[omniORB] Wide strings, was re: Reserved word "factory"? / Wide strings

Duncan Grisby dgrisby@uk.research.att.com
Tue, 25 Jul 2000 17:54:38 +0100


On Monday 24 July, Randy Wiser wrote:

> With the upcoming release of a version of Python with unicode
> support, we are becoming more interested in omniORB/omniORBpy
> support for wchar (and wstring).

It's a common misconception that CORBA wchar and wstring mean
"Unicode". Unfortunately, things aren't anything like that simple.
CORBA 2.3 allows both char and wchar to be either single byte or
multi-byte characters, and requires that the ORB knows how to convert
between different character encodings.

> 1) Is there a reasonable chance of unicode support happening before
> the end of this year? :-)

Probably not, but you might be lucky. It probably wouldn't take long
to hack together limited support for Unicode, and maybe even make it
interoperate with other ORBs, but it's quite a lot of effort to do the
whole thing. We don't want to do a limited implementation only to have
to throw it away and do it properly. There isn't anyone working on it
at the moment.

> I'm _guessing_ that the 'code set conversion issues' have to do with
> wstring and wchar constants.

Unfortunately not. That's the least of the difficulties. For proper
interoperability you have to do code set negotiation and conversion
when transmitting any kind of string. That's not just wchar and
wstring, but char and string too. If you want to see the whole horror
of it, look at sections 13.7 to 13.9 of the CORBA 2.3 spec. It takes
21 pages.

# [Material provided]

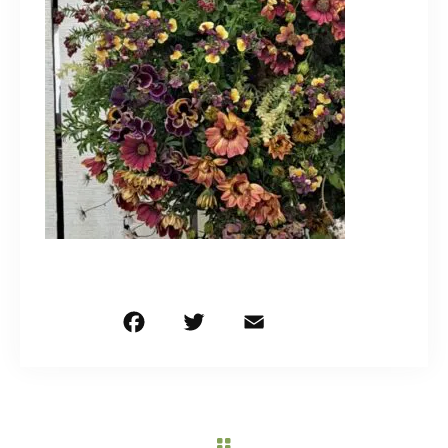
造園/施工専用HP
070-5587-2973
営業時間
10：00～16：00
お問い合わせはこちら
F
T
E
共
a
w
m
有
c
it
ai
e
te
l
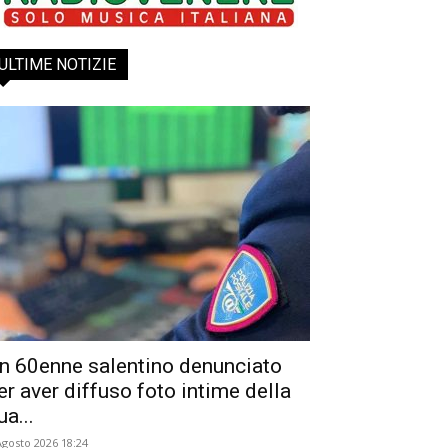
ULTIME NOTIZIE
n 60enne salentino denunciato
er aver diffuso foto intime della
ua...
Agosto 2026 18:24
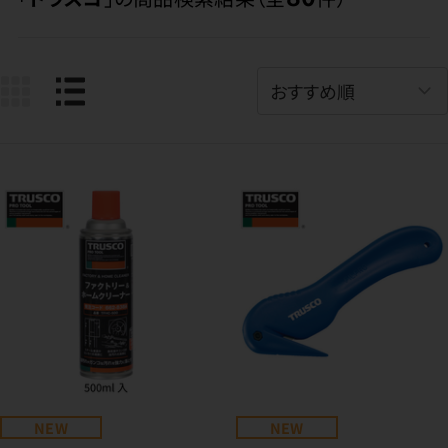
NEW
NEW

==

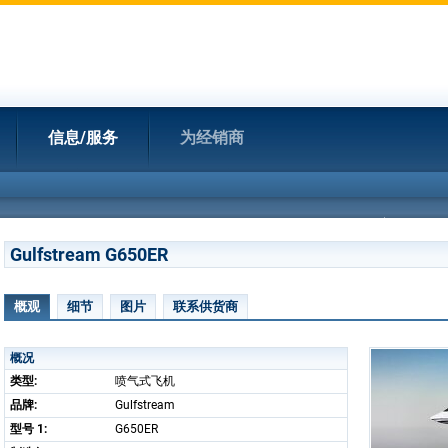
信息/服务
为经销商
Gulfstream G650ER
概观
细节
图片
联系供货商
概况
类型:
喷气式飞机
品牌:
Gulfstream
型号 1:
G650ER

# [Problems to solve]
• a. In the post on omniORB wide strings, which sections of the CORBA 2.3 spec does it point to for the full detail of code set negotiation and conversion?
• b. Carry the post on omniORB wide strings further from the point where it stops.
The records come from a different source than the post on omniORB wide strings.

# [Results of the exercise]
• a. Sections 13.7 to 13.9.

• b.
> 2) Has anyone done a patch to omniORB 3.0 / omniORBpy 1.0 to allow
> simply passing wstring and wchar (we may not need wchar or wstring
> constants)?

Not that I know of but, as I say, it shouldn't be that hard to do a
useful subset of the functionality.

> 3) Or, should we try 'sequence of <some 16 bit type>' as a work
> around until unicode support is available?

I really depends on what you're trying to do. If you just want to send
plain UCS-2 encoded text from one machine to another, regardless of
what platform/language the two machines are using, it will _always_ be
the case that the best way to do it is with sequence<unsigned short>.
If you use wstring, it is entirely likely that the string will be
transformed on the way, leading to DATA_CONVERSION exceptions and
other nastiness.

Cheers,

Duncan.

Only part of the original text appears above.